Pseudocode: How Compaction Works

# Simplified leveled compaction (as in RocksDB)
def compact_level(level_n_files, level_n1_files):
    # Pick the oldest/largest file from level N
    chosen = pick_compaction_candidate(level_n_files)
    # Find overlapping files in level N+1 (key range overlap)
    overlapping = [f for f in level_n1_files
                   if f.key_range.overlaps(chosen.key_range)]
    # Merge-sort all chosen + overlapping files
    merged = merge_sort_sst_files([chosen] + overlapping)
    # Write new immutable SSTables at level N+1
    new_files = write_sst_files(merged, level=level_n + 1)
    # Delete old files
    delete_files([chosen] + overlapping)
    return new_files

Compaction is the heartbeat of an LSM engine. When compaction falls behind writes (write stall), the database slows down or halts writes temporarily to let compaction catch up—a phenomenon Cassandra operators call a "compaction storm."
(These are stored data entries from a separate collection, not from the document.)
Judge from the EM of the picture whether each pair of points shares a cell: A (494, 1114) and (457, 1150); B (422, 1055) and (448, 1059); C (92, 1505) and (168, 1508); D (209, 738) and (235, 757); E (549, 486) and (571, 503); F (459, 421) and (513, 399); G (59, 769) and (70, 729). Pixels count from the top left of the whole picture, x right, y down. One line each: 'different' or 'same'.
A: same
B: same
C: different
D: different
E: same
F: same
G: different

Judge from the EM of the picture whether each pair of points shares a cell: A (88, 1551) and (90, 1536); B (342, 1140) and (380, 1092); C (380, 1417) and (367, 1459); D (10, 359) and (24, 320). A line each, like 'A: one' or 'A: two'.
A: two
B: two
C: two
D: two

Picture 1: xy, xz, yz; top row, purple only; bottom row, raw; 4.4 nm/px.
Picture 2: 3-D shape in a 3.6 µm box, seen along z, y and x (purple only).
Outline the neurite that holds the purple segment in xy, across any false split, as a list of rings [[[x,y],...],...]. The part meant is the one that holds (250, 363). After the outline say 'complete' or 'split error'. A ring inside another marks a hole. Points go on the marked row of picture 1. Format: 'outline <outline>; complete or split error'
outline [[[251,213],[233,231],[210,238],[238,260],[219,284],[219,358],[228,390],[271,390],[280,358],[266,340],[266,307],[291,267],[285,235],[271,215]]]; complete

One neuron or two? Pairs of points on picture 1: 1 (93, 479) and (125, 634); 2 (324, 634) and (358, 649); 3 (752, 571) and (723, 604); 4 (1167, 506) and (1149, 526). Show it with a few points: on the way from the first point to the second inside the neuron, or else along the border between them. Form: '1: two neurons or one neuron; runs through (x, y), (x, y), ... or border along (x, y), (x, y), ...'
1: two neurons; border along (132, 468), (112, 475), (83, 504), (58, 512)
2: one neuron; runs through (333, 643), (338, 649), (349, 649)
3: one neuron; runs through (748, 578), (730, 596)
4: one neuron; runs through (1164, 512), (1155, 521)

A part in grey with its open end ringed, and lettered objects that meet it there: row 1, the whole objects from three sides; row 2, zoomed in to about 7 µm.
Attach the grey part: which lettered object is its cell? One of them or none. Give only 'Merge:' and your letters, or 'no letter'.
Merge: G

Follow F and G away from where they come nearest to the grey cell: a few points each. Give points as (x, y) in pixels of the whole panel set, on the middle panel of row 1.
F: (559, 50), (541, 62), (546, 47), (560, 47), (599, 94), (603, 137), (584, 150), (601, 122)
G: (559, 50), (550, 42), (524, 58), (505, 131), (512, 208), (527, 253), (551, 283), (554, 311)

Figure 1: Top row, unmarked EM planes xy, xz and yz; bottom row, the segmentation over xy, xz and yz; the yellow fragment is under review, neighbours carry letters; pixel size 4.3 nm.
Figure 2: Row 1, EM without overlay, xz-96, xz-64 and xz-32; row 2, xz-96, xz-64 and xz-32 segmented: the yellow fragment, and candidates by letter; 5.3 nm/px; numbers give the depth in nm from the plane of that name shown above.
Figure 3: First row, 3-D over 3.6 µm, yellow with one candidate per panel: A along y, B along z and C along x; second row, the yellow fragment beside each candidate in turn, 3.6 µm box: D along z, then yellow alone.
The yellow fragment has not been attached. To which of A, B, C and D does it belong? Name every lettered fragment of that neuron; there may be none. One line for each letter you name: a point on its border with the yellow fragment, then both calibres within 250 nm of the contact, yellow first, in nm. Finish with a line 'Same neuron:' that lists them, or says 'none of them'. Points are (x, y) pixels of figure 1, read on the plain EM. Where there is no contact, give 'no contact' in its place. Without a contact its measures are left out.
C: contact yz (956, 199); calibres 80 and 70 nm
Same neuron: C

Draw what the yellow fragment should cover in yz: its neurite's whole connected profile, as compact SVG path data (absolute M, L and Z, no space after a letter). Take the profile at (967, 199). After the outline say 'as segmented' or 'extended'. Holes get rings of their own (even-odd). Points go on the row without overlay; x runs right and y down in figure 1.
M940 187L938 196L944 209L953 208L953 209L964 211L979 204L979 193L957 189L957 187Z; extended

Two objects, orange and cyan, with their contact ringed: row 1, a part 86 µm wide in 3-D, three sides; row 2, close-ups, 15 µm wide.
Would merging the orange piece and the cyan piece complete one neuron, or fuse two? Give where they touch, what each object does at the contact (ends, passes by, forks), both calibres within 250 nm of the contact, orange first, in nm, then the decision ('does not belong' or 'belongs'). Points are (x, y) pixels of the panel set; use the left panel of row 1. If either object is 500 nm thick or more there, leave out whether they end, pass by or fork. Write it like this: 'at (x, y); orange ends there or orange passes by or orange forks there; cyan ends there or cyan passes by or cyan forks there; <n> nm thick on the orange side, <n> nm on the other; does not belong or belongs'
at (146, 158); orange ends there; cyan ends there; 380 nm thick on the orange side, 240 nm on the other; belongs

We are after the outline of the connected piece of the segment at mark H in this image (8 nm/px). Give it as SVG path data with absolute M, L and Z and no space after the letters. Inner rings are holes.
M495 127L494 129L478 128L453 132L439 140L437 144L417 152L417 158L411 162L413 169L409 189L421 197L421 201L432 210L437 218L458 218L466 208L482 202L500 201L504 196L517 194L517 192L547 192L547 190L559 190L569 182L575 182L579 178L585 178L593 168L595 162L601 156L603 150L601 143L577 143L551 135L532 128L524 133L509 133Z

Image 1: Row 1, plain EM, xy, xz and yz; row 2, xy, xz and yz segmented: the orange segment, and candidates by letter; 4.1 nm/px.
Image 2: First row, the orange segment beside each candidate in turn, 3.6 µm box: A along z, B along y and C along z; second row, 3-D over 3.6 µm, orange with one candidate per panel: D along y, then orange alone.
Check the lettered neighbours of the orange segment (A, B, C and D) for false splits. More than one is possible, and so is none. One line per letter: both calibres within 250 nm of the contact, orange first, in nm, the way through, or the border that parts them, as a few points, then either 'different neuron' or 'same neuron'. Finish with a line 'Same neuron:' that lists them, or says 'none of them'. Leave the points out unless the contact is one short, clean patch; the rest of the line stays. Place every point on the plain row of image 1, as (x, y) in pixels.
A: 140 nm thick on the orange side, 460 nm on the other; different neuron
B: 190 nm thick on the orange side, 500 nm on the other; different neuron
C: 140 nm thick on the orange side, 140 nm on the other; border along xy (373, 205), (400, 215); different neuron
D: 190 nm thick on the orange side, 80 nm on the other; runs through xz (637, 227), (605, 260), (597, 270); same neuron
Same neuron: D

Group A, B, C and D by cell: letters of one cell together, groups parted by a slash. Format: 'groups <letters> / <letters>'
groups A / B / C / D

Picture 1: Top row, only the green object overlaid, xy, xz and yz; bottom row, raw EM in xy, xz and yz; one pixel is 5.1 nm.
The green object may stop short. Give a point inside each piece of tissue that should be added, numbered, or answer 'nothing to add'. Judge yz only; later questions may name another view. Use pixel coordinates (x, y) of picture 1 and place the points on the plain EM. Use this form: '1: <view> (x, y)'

Workload Signals: Which to Choose

B-tree wins when:

  • Your workload is read-heavy with frequent point lookups.
  • You need strong, in-place update semantics (UPDATE of existing rows is common).
  • Your write rate is moderate—thousands per second rather than millions.
  • You need range scans over large datasets (B-tree leaf pages are linked for efficient sequential scan).

LSM-tree wins when:

  • You have extremely high write throughput (millions of events/sec, time-series, IoT telemetry).
  • Writes are mostly appends or upserts rather than in-place updates of existing values.
  • You can tolerate slightly higher read latency in exchange for much lower write latency.
  • Your dataset is write-heavy at ingestion time but read-rarely (log archives, audit trails).

App-Level Implications

-- PostgreSQL (B-tree): this pattern is efficient because each UPDATE
-- hits a leaf page directly and modifies in place.
UPDATE inventory SET quantity = quantity - 1 WHERE sku_id = $1;
 
-- On an LSM engine (Cassandra equivalent), every UPDATE is actually
-- a new INSERT with a higher timestamp. The old value becomes a tombstone.
-- Heavy UPDATE patterns create tombstone accumulation, slowing reads.
INSERT INTO inventory (sku_id, quantity, updated_at)
VALUES ($1, $2, toTimestamp(now()));
-- Cassandra will merge versions during compaction, but reads must check
-- multiple SSTables until it finds the latest version.

This explains a common Cassandra antipattern: modeling a table that receives heavy overwrites (like a leaderboard) as a Cassandra table. The LSM tombstone accumulation creates read latency that grows over time until compaction clears it.

Key Takeaways

  • B-trees store data in sorted, mutable pages and excel at point reads and range scans; LSM-trees buffer writes in memory and flush immutable sorted files, excelling at high write throughput.
  • Read amplification and write amplification are inversely traded between the two structures—no free lunch.
  • Bloom filters are the LSM's primary defense against read amplification; they let the engine skip SSTables with high probability.
  • Compaction is essential to LSM health: falling behind on compaction leads to write stalls and degraded read performance.
  • Heavy UPDATE/DELETE patterns on LSM engines create tombstone accumulation—model your data to favor appends where possible.
  • Choose based on your dominant operation: if reads outnumber writes, B-tree; if writes are the bottleneck, LSM.